[What to do] Reproduce the rows below word for word, omitting the pictures.

[Stored items]
====

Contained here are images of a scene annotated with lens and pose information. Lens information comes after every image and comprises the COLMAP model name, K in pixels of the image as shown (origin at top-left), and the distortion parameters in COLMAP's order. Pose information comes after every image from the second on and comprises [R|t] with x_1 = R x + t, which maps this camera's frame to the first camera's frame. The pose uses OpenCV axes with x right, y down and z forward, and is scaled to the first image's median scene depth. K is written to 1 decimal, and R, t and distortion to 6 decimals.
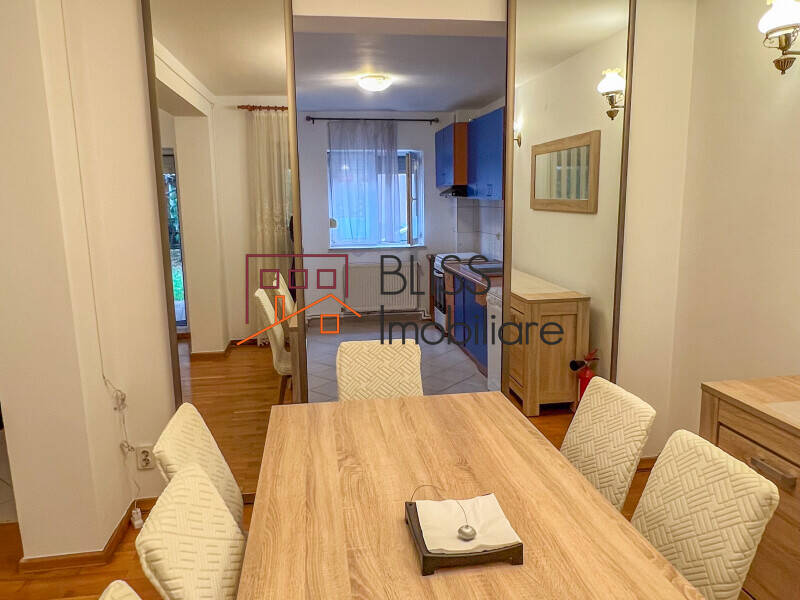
lens RADIAL K [[565.1, 0, 400.0], [0, 565.1, 300.0], [0, 0, 1]] dist [-0.005706, -0.003414]
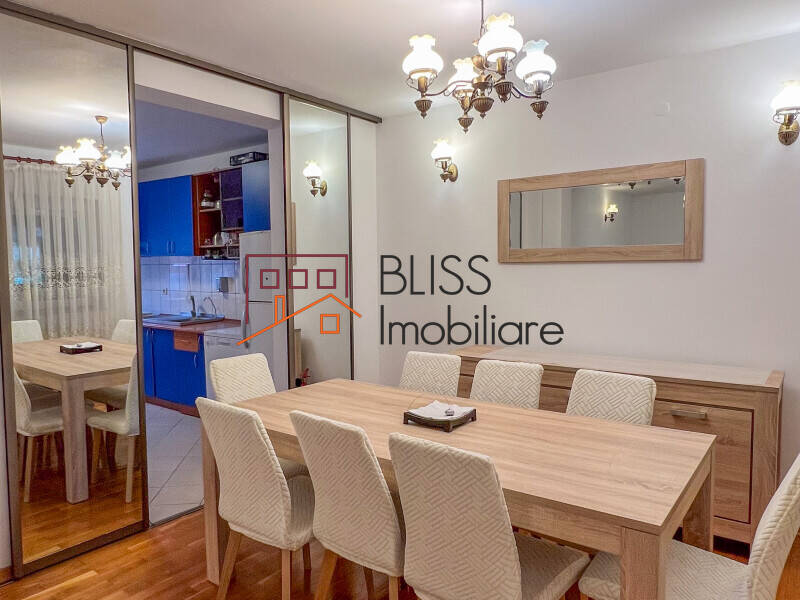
lens RADIAL K [[565.1, 0, 400.0], [0, 565.1, 300.0], [0, 0, 1]] dist [-0.005706, -0.003414]
pose [[0.707897, -0.040912, 0.705130, -0.242311], [0.126237, 0.989575, -0.069316, 0.028821], [-0.694944, 0.138082, 0.705682, -0.047304]]
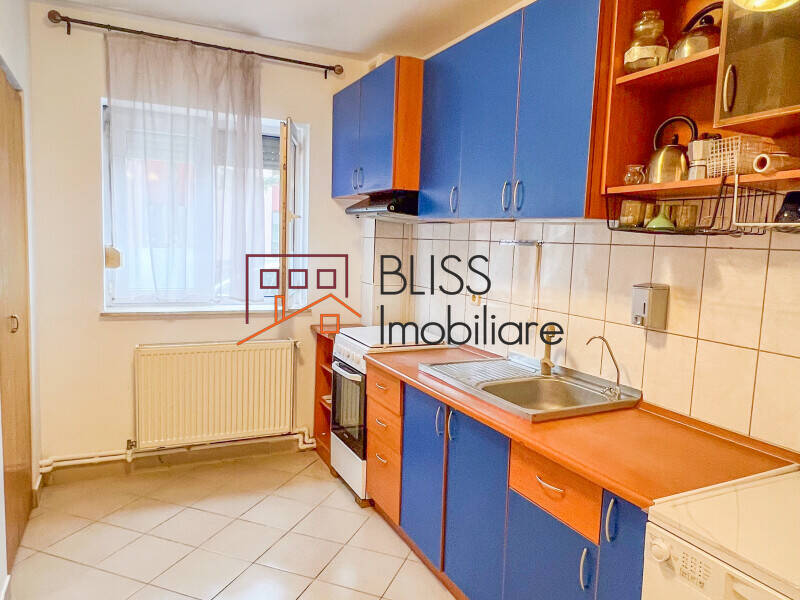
lens RADIAL K [[565.1, 0, 400.0], [0, 565.1, 300.0], [0, 0, 1]] dist [-0.005706, -0.003414]
pose [[0.949943, 0.018148, 0.311895, -0.039874], [0.002381, 0.997862, -0.065311, -0.073483], [-0.312413, 0.062784, 0.947869, 0.510636]]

====

[Response to the task]
Contained here are images of a scene annotated with lens and pose information. Lens information comes after every image and comprises the COLMAP model name, K in pixels of the image as shown (origin at top-left), and the distortion parameters in COLMAP's order. Pose information comes after every image from the second on and comprises [R|t] with x_1 = R x + t, which maps this camera's frame to the first camera's frame. The pose uses OpenCV axes with x right, y down and z forward, and is scaled to the first image's median scene depth. K is written to 1 decimal, and R, t and distortion to 6 decimals.
lens RADIAL K [[565.1, 0, 400.0], [0, 565.1, 300.0], [0, 0, 1]] dist [-0.005706, -0.003414]
lens RADIAL K [[565.1, 0, 400.0], [0, 565.1, 300.0], [0, 0, 1]] dist [-0.005706, -0.003414]
pose [[0.707897, -0.040912, 0.705130, -0.242311], [0.126237, 0.989575, -0.069316, 0.028821], [-0.694944, 0.138082, 0.705682, -0.047304]]
lens RADIAL K [[565.1, 0, 400.0], [0, 565.1, 300.0], [0, 0, 1]] dist [-0.005706, -0.003414]
pose [[0.949943, 0.018148, 0.311895, -0.039874], [0.002381, 0.997862, -0.065311, -0.073483], [-0.312413, 0.062784, 0.947869, 0.510636]]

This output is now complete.